È uscito nelle sale We Bury The Dead, un film che mischia fantascienza cupa, introspezione e scenari zombi post-apocalittici che segue l’attività di recupero corpi di una unità in Tasmania.
In contemporanea con le sale americane, il 2026 inizia con un “antipasto” horror con l’eroina di Star Wars Daisy Ridley: un’opera esistenziale sulla perdita e il dolore dove i morti che tornano in vita rappresentano i sentimenti irrisolti. Nonostante sia principalmente un horror si discosta leggermente dal genere per i suoi ritmi più lenti che divide pubblico e critica, originale per alcuni, noioso per altri.

Di cosa parla
Ava (Daisy Ridley) è alla ricerca di suo marito scomparso dopo un disastro causato da un esperimento militare in Tasmania che ha causato centinaia di morti. Decide di unirsi ad un’unità di recupero per seppellire i cadaveri. La sua ricerca assume una piega agghiacciante quando i cadaveri che sta seppellendo iniziano a mostrare segni di vita.

Il regista Zak Hilditch (che abbiamo già potuto apprezzare per 1922) sfrutta i canoni del cinema-zombie per raccontare un dramma psicologico concentrandosi sulla “malattia della memoria” che non permette di lasciar andare il passato piuttosto che sull’azione che ci fanno saltare dalla poltrona.
Le Note di Merito
La protagonista Daisy Ridley, che ha già convinto come eroina fanta-action, è stata elogiata dalla critica per la sua performance di profondo impatto emotivo che ha ben sostenuto l’idea iniziale di Hilditch di creare un sottogenere zombie-movie innovativo, ma sempre legato alla tradizione. La fotografia trasmette ansia sostenuta da una colonna sonora ipnotica. Molto coraggiosa la scelta, che trasmette fedeltà al lavoro, di utilizzare effetti speciali pratici (trucco, protesi e sangue finto) e sulla lentezza degli zombie proprio a ricalcare le origini del genere.

We Bury The Dead promette di essere un’esperienza cinematografica che sfrutta il clichè dell’apocalisse zombie per esplorare il dolore umano, che punta a regalare una visione suggestiva dettata dai tempi lenti ma emotivamente potenziali al posto della paura.

→ ISTRUZIONI
[a] Secondo la recensione, quali effetti speciali ha scelto di usare il film?
[b] Riscrivi la recensione da "È uscito nelle" giù fino a "noioso per altri.", cambiando "Tasmania" in "Nuova Zelanda".
Usa solo la recensione, senza ricorrere ad altre fonti.

→ DATI DI PARTENZA
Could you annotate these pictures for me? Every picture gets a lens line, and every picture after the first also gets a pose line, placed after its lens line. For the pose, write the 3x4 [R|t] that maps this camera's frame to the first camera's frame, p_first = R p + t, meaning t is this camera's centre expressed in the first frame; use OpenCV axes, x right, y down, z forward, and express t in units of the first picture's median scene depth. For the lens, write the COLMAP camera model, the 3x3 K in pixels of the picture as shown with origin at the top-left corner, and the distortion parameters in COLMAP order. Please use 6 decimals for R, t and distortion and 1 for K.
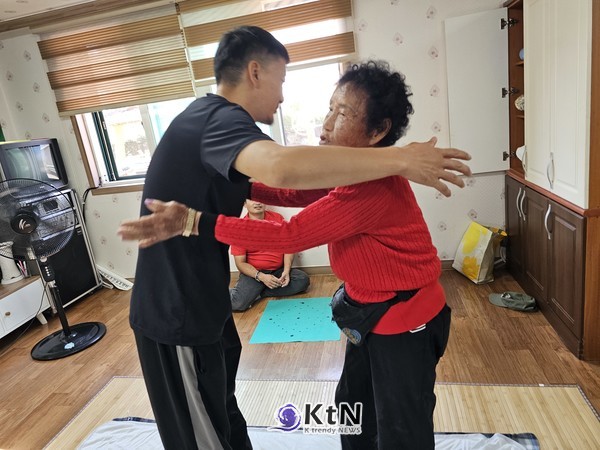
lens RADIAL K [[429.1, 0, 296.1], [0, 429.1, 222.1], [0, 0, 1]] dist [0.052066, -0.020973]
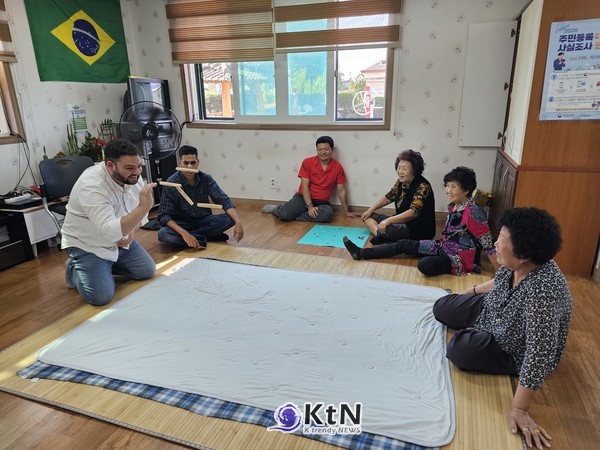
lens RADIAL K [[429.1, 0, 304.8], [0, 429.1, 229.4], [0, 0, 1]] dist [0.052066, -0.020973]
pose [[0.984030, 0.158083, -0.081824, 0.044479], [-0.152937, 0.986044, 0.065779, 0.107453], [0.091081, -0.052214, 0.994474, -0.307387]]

--

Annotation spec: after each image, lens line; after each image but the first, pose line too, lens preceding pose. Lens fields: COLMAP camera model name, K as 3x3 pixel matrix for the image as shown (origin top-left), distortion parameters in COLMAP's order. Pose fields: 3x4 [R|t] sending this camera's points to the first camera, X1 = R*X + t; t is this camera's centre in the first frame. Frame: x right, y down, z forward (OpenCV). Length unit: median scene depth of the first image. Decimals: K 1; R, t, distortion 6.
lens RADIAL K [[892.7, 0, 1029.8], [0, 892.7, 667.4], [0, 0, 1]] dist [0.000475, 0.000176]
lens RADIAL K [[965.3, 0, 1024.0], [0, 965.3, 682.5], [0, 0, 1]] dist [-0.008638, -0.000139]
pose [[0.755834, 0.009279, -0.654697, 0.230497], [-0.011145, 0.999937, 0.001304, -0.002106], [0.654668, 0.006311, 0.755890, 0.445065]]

--

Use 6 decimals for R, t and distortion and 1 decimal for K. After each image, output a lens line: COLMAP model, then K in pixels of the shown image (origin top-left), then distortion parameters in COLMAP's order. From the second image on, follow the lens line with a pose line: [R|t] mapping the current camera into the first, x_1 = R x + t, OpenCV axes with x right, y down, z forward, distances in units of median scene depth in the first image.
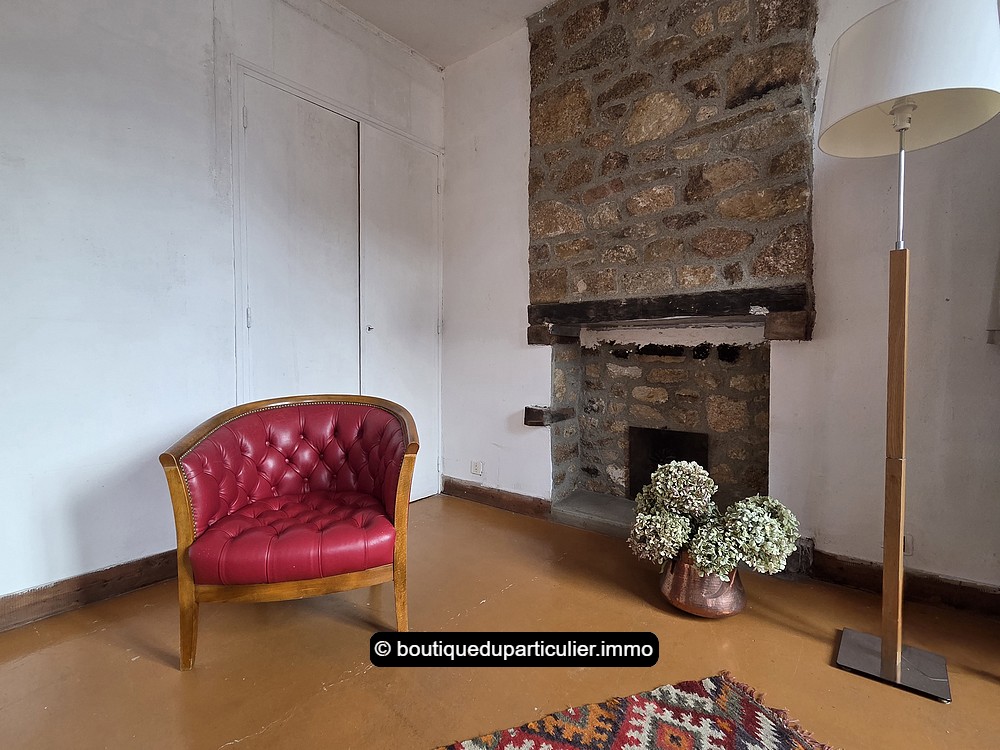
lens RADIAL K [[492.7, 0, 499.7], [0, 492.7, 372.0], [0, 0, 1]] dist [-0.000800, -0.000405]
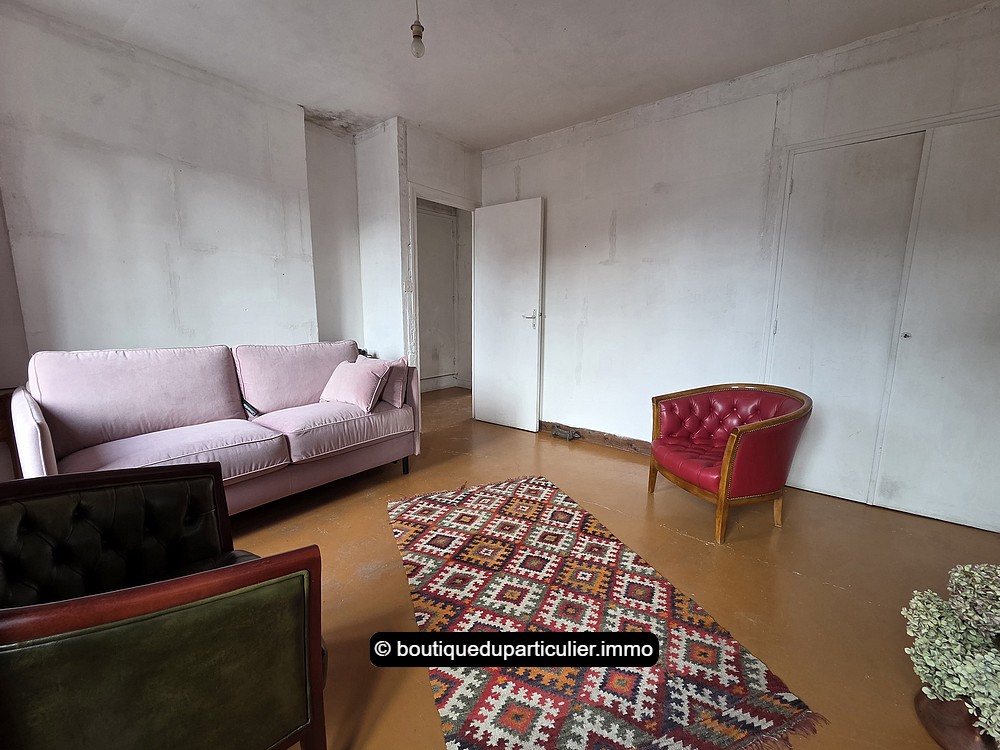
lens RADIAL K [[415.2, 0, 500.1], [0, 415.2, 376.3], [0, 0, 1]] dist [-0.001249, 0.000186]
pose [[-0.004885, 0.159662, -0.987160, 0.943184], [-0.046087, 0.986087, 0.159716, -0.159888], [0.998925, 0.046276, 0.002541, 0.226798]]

→ RISULTATI ATTESI
[a] Effetti speciali pratici: trucco, protesi e sangue finto.

[b]
È uscito nelle sale We Bury The Dead, un film che mischia fantascienza cupa, introspezione e scenari zombi post-apocalittici che segue l’attività di recupero corpi di una unità in Nuova Zelanda.
In contemporanea con le sale americane, il 2026 inizia con un “antipasto” horror con l’eroina di Star Wars Daisy Ridley: un’opera esistenziale sulla perdita e il dolore dove i morti che tornano in vita rappresentano i sentimenti irrisolti. Nonostante sia principalmente un horror si discosta leggermente dal genere per i suoi ritmi più lenti che divide pubblico e critica, originale per alcuni, noioso per altri.